Ce sont surtout eux qui pullulent nos hôpitaux pour des soins qu'ils ne peuvent se payer. La consultation privée est aujourd'hui un luxe. Prohibitif, pour ceux dont l'état de santé réclame un traitement spécialisé. Et le prix des médicaments, une aberration ! À doubler les souffrances de ceux qui souffrent déjà. Comme dirait l'autre, il faut souffrir encore après avoir souffert. C'est le lot des pauvres en santé.

Malheureusement, nous craignons avoir passé le seuil de la souffrance, suite aux informations qui nous sont parvenues. Qui plus est, nous venant « from the horse's mouth itself » ! Selon ces sources, fiables parce que spécialisées, c'est la vie elle-même de pauvres gens qui serait en danger. Des bourreaux  tout de blanc vêtus opéreraient dans nos hôpitaux, avec des « licenses to kill ». Des licences obtenues en contournant la filière normale, utilisant pressions politiques, chantages, menaces ...

La corruption a atteint un tel niveau qu'elle n'étonne plus. Elle est devenue « part and parcel » du folklore mauricien. Rien ne lui échappe. The sky is the limit. C'est lorsque nos valeurs sont à ce point menacées que la prudence est de mise. Qu'il faut savoir freiner l'appétit de l'ogre politique. Lui faire comprendre, même le forcer à comprendre, qu'il y a des territoires sur lesquels il ne faut pas empiéter. La santé, par exemple.

On peut tolérer des incompétents à la tête d'un organisme étatique ou paraétatique. D'ailleurs, il y en a. Ce n'est malheureusement pas le cas pour un médecin. Une erreur médicale, ça se corrige rarement. C'est contre cette triste éventualité que s'est élevée la GMDOA (Government Medical & Dental Officers' Association).

Malheureusement, les choses n'ont pas avancé. Bien que l'essentiel ait été dit. Seuls les noms des corrupteurs n'y sont pas. Par crainte de transfert ou de représailles. On ne badine pas avec les hommes politiques et des nervis à leur solde. Pourtant, il faut les dénoncer. Il faut que la population sache de quoi sont capables leurs représentants. D'un côté, il y a la vie des malades. De l'autre, il y va du prestige, de la crédibilité de nos facultés, voire de l'université de Maurice – notre honneur, notre fierté.

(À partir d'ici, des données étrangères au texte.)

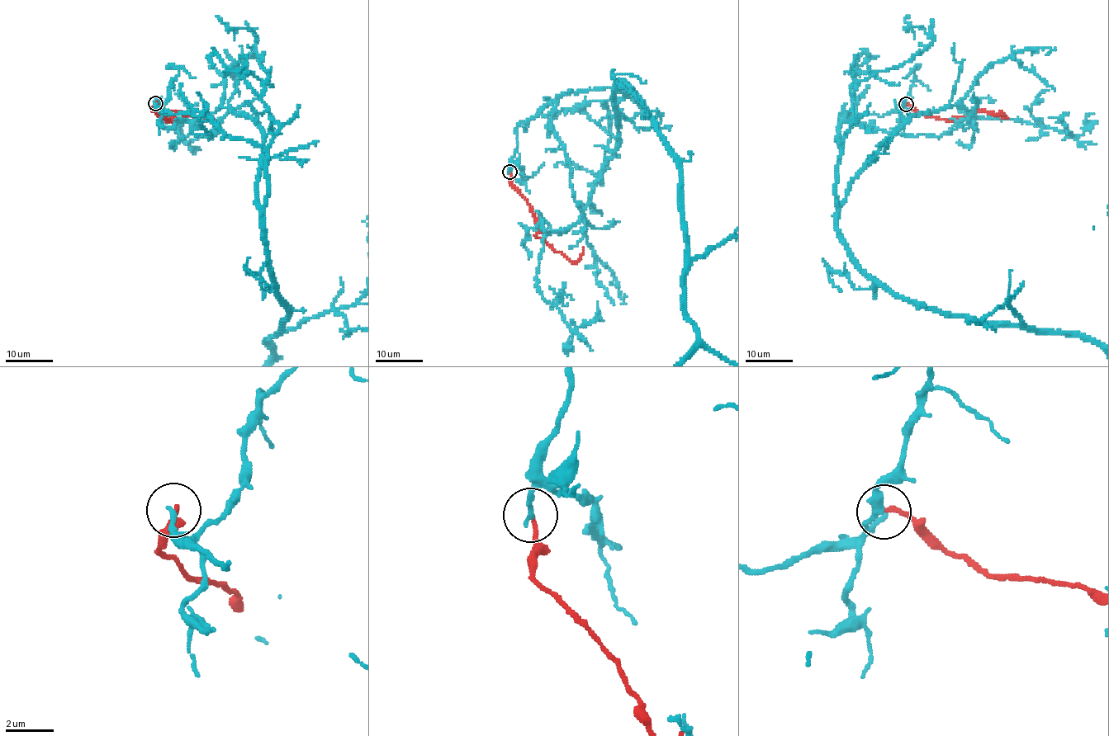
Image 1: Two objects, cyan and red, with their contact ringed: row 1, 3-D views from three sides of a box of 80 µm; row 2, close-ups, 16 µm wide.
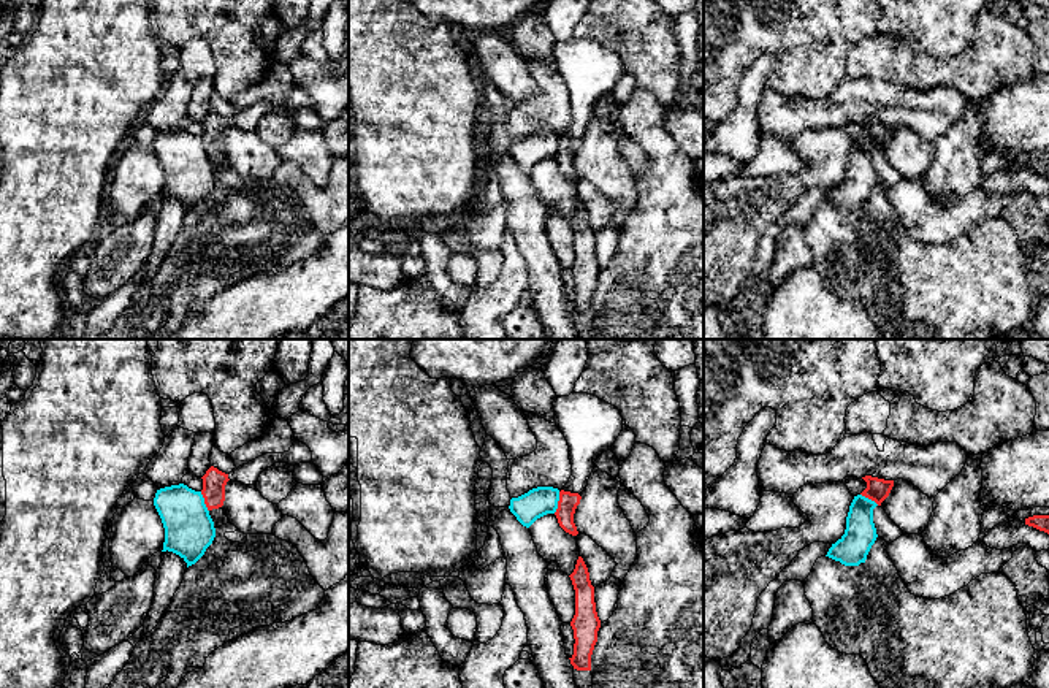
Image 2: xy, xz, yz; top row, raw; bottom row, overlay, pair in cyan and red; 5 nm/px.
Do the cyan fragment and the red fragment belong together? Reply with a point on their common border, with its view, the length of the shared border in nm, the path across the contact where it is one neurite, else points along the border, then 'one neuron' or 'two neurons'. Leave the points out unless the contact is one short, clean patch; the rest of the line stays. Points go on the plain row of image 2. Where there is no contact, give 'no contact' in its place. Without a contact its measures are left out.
meets cyan in xz at (556, 148); contact 120 nm long; border along xz (560, 137), (553, 157); two neurons

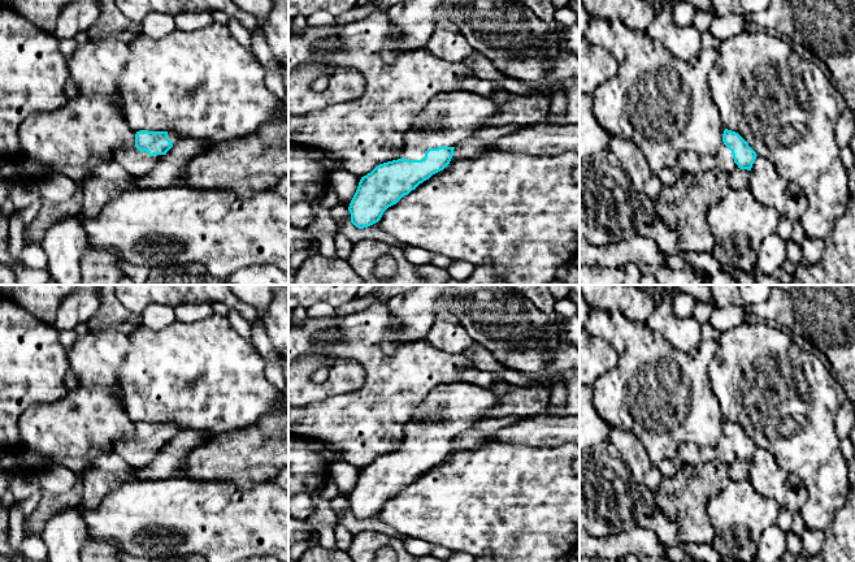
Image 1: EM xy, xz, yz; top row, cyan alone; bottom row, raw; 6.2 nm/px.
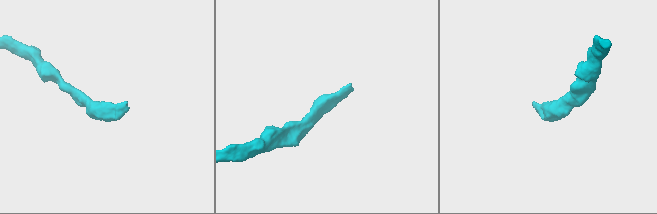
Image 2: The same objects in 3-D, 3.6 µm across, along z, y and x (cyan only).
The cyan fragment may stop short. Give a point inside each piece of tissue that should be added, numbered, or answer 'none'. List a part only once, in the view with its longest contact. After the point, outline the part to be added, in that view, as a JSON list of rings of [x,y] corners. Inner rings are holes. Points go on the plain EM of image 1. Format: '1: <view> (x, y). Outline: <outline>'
1: xz (459, 405). Outline: [[[463,381],[443,384],[430,392],[415,419],[407,424],[402,449],[421,451],[429,440],[456,438],[496,403],[498,397],[486,388]],[[428,415],[438,416],[439,420],[425,424],[424,418]]]

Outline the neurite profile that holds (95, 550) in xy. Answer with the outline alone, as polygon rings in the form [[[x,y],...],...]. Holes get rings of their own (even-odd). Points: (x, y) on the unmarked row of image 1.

Autrefois, nous nous moquions de ceux qui rentraient de l'Inde avec une licence universitaire : « Li al acheté enn diplom lin vini ». L'Inde, au moins, sait aller jusqu'au bout, tirer les choses au clair. Ne pas s'arrêter à mi-chemin. Rappelons-nous cet incident (Nagpur University Scandal) qui date d'octobre 1999. Le United News of India rapporte : « The Principal of a private engineering college here was arrested for his alleged complicity in the Nagpur University bogus degree and mark-list scandal ». Le Principal fait partie d'un groupe de 30 officiers, professeurs et étudiants qui répondent de ce délit. La police, aussitôt le scandale éclaté, procédera à la saisie de « 49,000 blank, printed and pre-signed marksheets of various courses, including engineering and law from the college premises ». L'assistant Registrar, craignant d'être arrêté, se suicidera.

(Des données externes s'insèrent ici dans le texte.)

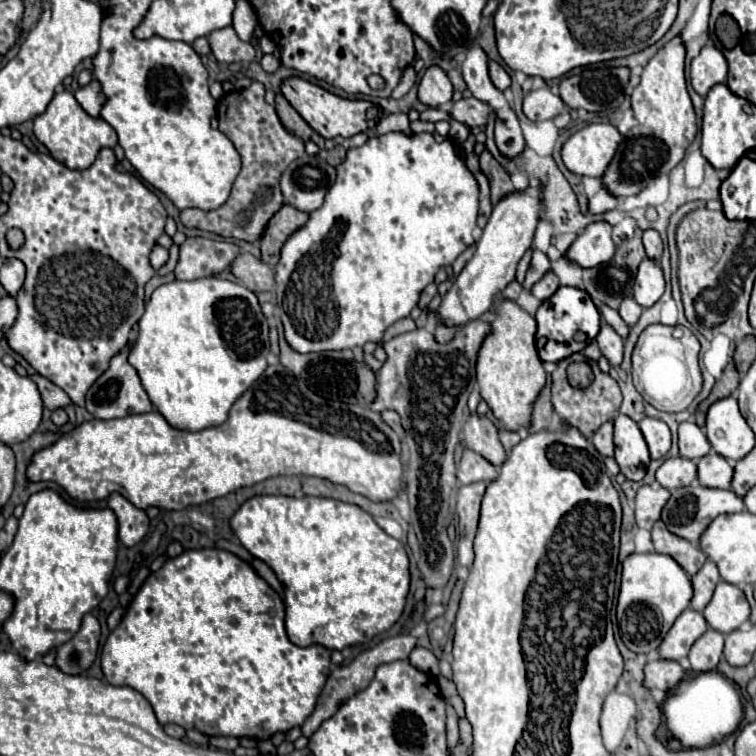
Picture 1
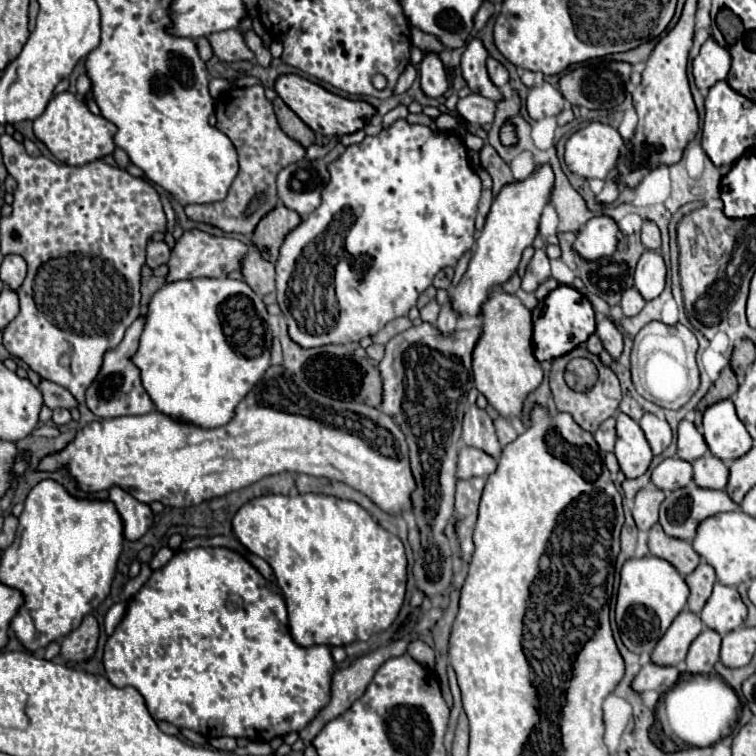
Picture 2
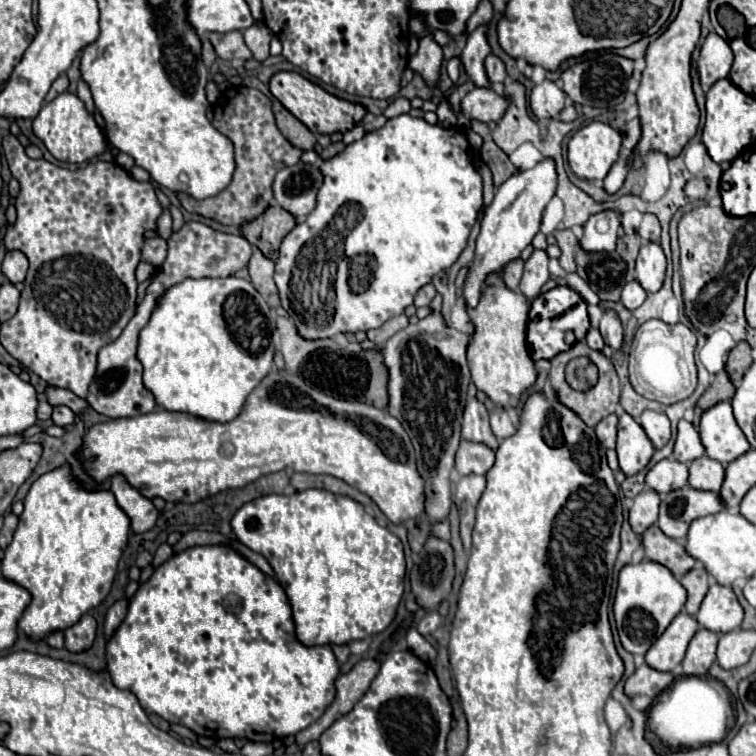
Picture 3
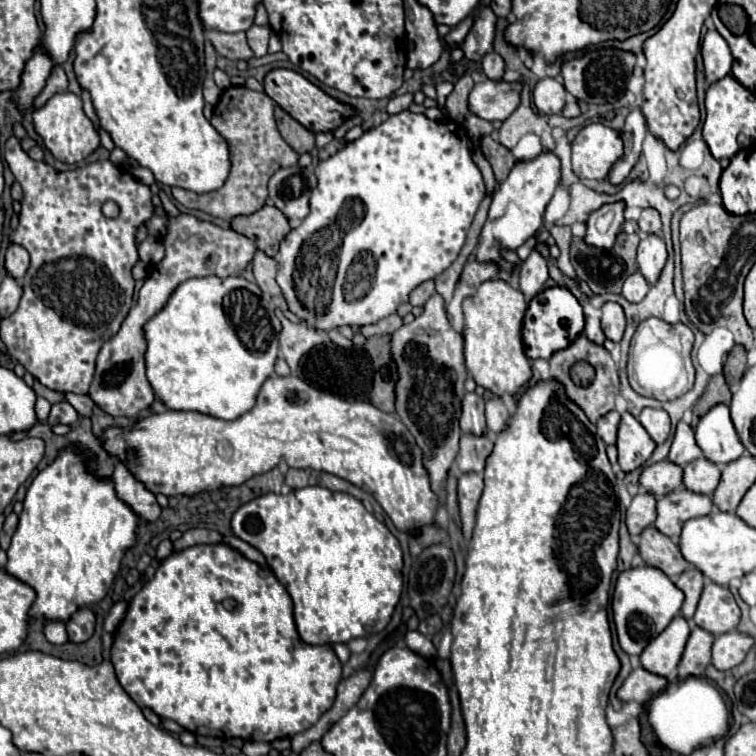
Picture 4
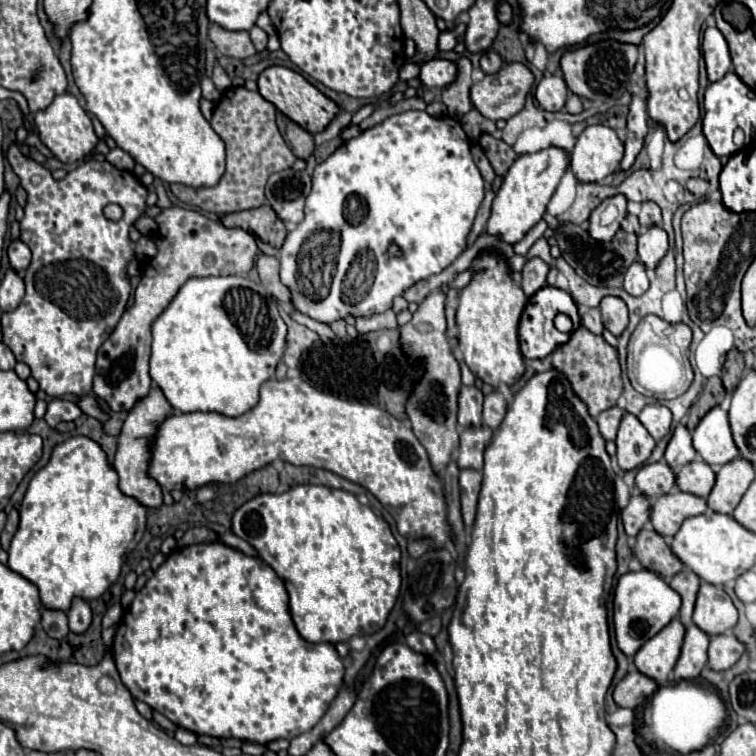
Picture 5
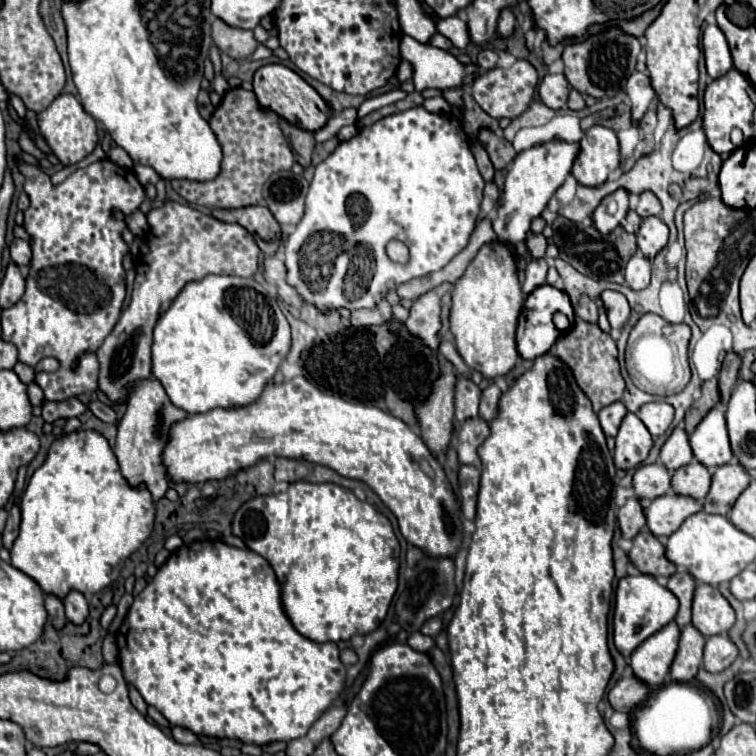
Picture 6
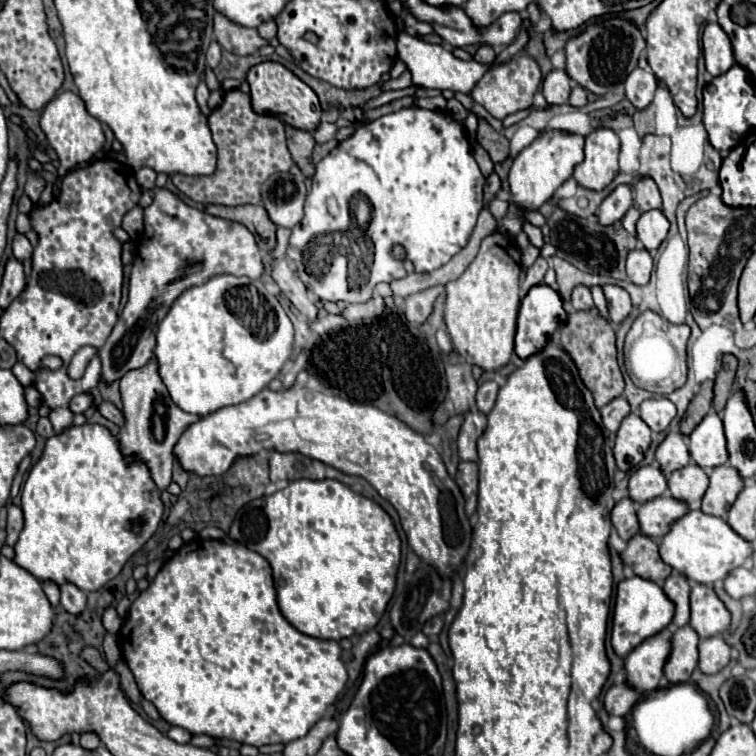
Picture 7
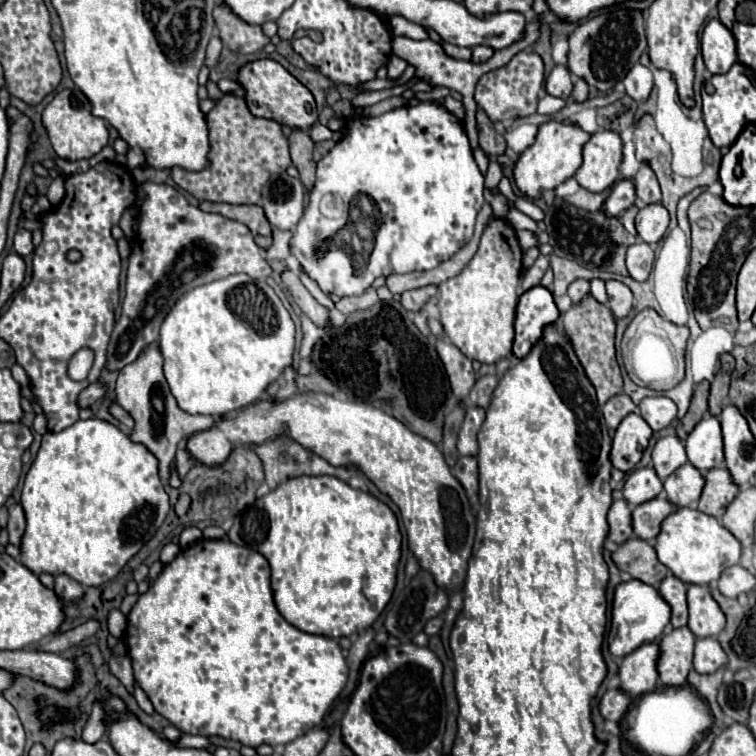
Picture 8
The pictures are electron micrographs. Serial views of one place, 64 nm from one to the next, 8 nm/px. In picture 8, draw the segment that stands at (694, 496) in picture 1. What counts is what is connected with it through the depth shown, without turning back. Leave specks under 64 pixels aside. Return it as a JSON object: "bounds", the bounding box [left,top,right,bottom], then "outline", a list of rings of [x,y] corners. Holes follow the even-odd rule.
{"bounds":[632,496,678,544],"outline":[[[658,496],[650,502],[644,502],[642,506],[636,506],[632,512],[632,526],[638,538],[654,544],[654,538],[658,538],[658,530],[662,522],[674,514],[678,506],[674,506],[666,496]]]}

Nous n'avons donné qu'un aperçu de ce scandale qui date de très longtemps déjà. Pour la gouverne de nos autorités, la police n'a pas lésiné sur les moyens à déployer. Tous y sont passés : professeurs, administrateurs, étudiants... Advienne que pourra. Il n'y est pas dit, comme nous le disons ici : « Mo pa capav met enn commisyon danquet lor DPP, la douan, la polis, l'ICAC... ça pou destabiliz tou nou ban institisyon... » Telle déclaration encourage les malfrats, qui savent qu'ils ne risquent rien aussi longtemps que le gouvernement les ménagera pour ne pas « destabiliz tou nou ban institisyon. » Qu'adviendra-t-il de nos universitaires, si nos diplômes ne sont plus reconnus ? Et pourquoi avoir passé toutes ces années à l'université de Maurice ? Pensons-y.